689 Nor do I accept that the commissioning in July 2001 of a report into the financial condition of the Society, from the company for whom the Society’s Appointed Actuary was a consultant, reflects assurance on the part of the FSA that the Society was, in regulatory terms, fully meeting its solvency margin requirements. The commissioning of such a report instead underlined the doubts that existed at that time.

690 I also do not accept the notion that, after October 2001, the information given by the FSA was consistently changed to reflect the exercise of intervention powers on the basis that the Society was in breach of its regulatory solvency margin.

691 For example, as can be seen from the relevant entry in Part 3 of this report, on 26 November 2001 the FSA issued a press statement about the disclosure of the existence of the reinsurance ‘side-letter’. After dealing with the implications of that letter, as the FSA saw those implications, that press statement stated that ‘on the basis of the information received by the FSA, Equitable Life continues to meet its regulatory solvency requirements even taking account of the lower credit for the revised reinsurance policy’.

692 In any case, the submissions of the public bodies on these questions appear to me to miss the point. If a public body is giving clear assurances about something, the onus is on them to have established that those assurances have a sound basis in fact before giving such assurances.

693 It is not the case, in terms of established principles of good administration, that such a body can proceed to give such assurances and continue to do so, while internal discussion and debate as to the real position continues, until the view underpinning those assurances is disproved. The very fact that many of the people directly involved in the supervision of the Society were expressing real and, sometimes, grave doubts as to the true position should in itself have led to no such assurances being given.

694 The submissions of the public bodies also address views which I have not expressed. I do not suggest that a reader of the FSA’s information ‘could fairly have concluded that they provided “unqualified assurances” about Equitable’s prospects’.

695 What I have concluded is that the information provided by the FSA promoted the assurance that the Society was, and had always been, solvent for regulatory purposes and that it was meeting, and had always met, the regulatory requirements imposed on it.

696 That the future of the Society was subject to uncertainty is a matter of common ground. Indeed, it was that very uncertainty which prompted many people to contact the FSA for information in the first place.

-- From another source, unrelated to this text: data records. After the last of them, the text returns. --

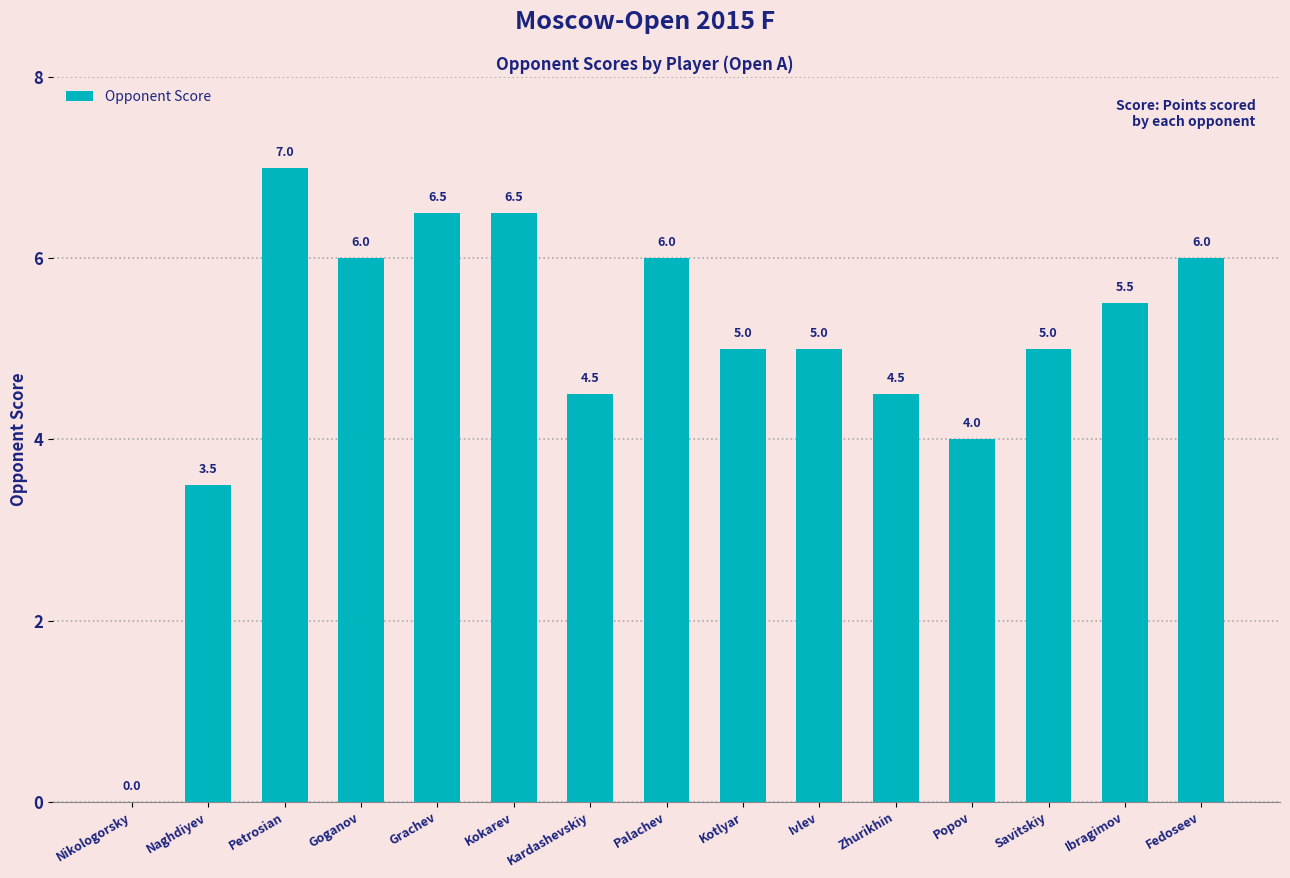

Which label corresponds to the largest value in the chart?

Petrosian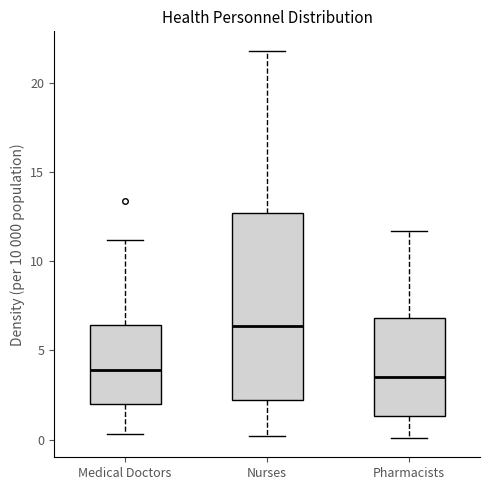

Which box is the tallest, from its lower edge to its upper edge?

Nurses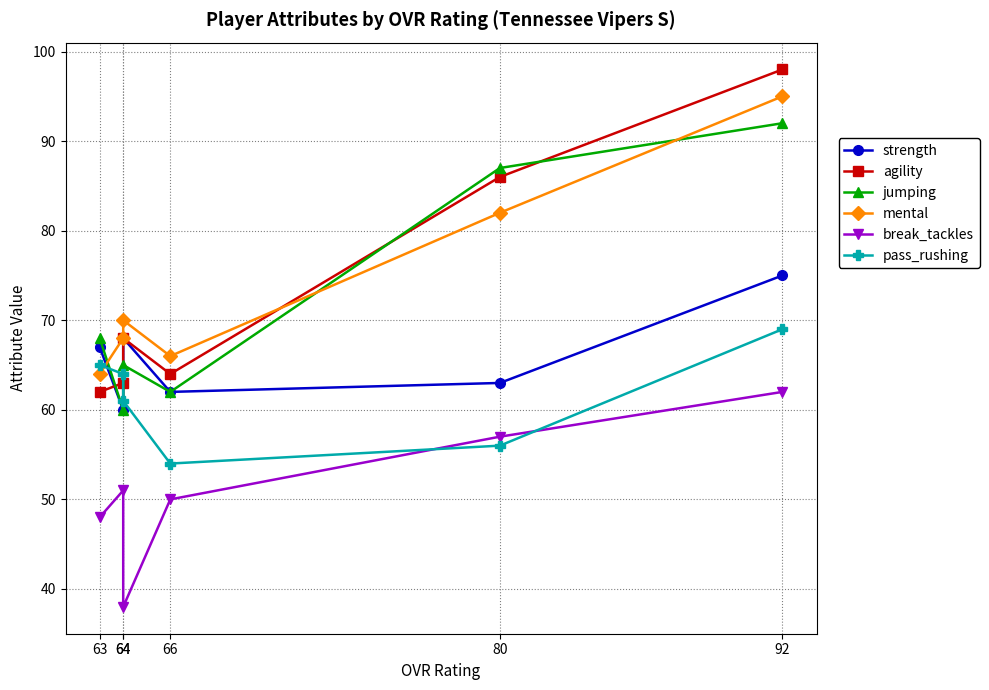

List the series in order of their peak value, lowest first.

break_tackles, pass_rushing, strength, jumping, mental, agility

697 I conclude that the information provided by the FSA was misleading and fell short of what it would be reasonable to expect them to have provided.

My finding

698 I find that the misleading information, about the Society’s solvency position and its record of compliance with other regulatory requirements, that was produced by the FSA, acting on behalf of the prudential regulators, during the period after the Society closed to new business fell short of the standard that could reasonably be expected of such regulators.

Conclusion

699 In this Chapter, I have set out the results of my review of the evidence I have obtained and made findings of fact concerning the subject matter of the complaints which were contained within the terms of reference for the investigation which led to this report.

700 In Chapter 11 of this report, I set out my conclusions as to whether those facts disclose that maladministration has occurred.